Revised: 08/02/2025 2:52 a.m.

  • July 24, 2025, midnight
  • |
  • Public

We anchored in Crescent Bay in Sitka today, so did not have to take the city bus to get downtown - but we did have to take a tender to town, which took about 20 minutes, on top of however long it took to get onto the tender.

We had a relatively late excursion, but our meeting point was inside the ship, so we figured we would stay on the ship until then. So we did a load of laundry (made easy by the fact that we could leave our door open to listen for the crew who opens the laundry room in the morning, so we were first to use it). And then we went to breakfast, then the laundry was done and I could fold it while watching the Germany-Spain game in Women’s Euros semi-final. When Bonmati scored the extra-time winner, it was time to join the excursion.

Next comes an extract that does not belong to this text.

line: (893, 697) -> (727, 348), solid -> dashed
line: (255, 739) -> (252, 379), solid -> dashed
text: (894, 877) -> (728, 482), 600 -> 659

I’d thought my arms would be sore from kayaking the day before, but they were fine - I only felt soreness in my abs, since I scrunched a lot sitting up on the kayak. The first part of the excursion was whale and marine mammal watching. We got off the tender, walked up the pier, and then turned around and walked down the pier to board the whale-watching vessel. This part was largely the same as Icy Strait point’s excursion - we went up to some buoys to watch stellar sea lions (one tried to get on, but was rebuffed, and briefly considered hopping onto our boat); we went to an area to watch whales (we only saw one, a young one); we went back to an outcropping of rocks where sea otters hang out and watched them, then we went to an area called the “eagle alley” to watch eagles. There were a lot of them flying or sitting around. We saw a hatchling climb out of its nest and test out its wings. Finally we went through an “inner harbour” where expensive yachts docked.

We then went back onto land and boarded a bus that took us to the Alaskan Bear Sanctuary. It’s a shelter of sorts for orphaned bears. The facility was converted from an old wood mill and has two giant circular structures. So each structure holds two brown bears, and the space between them holds 3 black bears. It was nice to see the bears up close, but it felt a lot like a zoo.

Next the bus took us to Alaskan Raptor Rehabilitation Center. This organisation takes in injured birds from all over, and actually tries to release them back to the wild. But some won’t be released back - those that got too used to humans, and those that have wing damage - and they end up being “animal ambassadors”, i.e., exhibits. But it was nice to see the area where the birds get rehabilitated, and it was nice to see the “ambassadors” up close.

By the time the excursion ended back at the tender port it was already 4. The last tender was at 5:30, so I was hoping to walk to the Totem park. But we were delayed by not being sure of the last tender time, so we ended up not walking through the whole trail. Still we took in some beautiful sights in town. It was not rainy, and towards the end the sun even came out a bit.

We got on what I believe was the 2nd-to-last tender… we hopped in at 5:05, and it didn’t leave until 5:20. And it was full - LPCR’s family’s excursion finished at the same time and they joined our tender. After we got back, I dozed off for a while, then had a large dinner - I didn’t eat lunch, just a soft serve in town after the excursion. After that we went to the “grand bar” to write and read, listened to the on-board string quartet having voicing problems playing Andrew Lloyd Webber, and later to the main show by an on-board musician who sounded like Liza Minelli.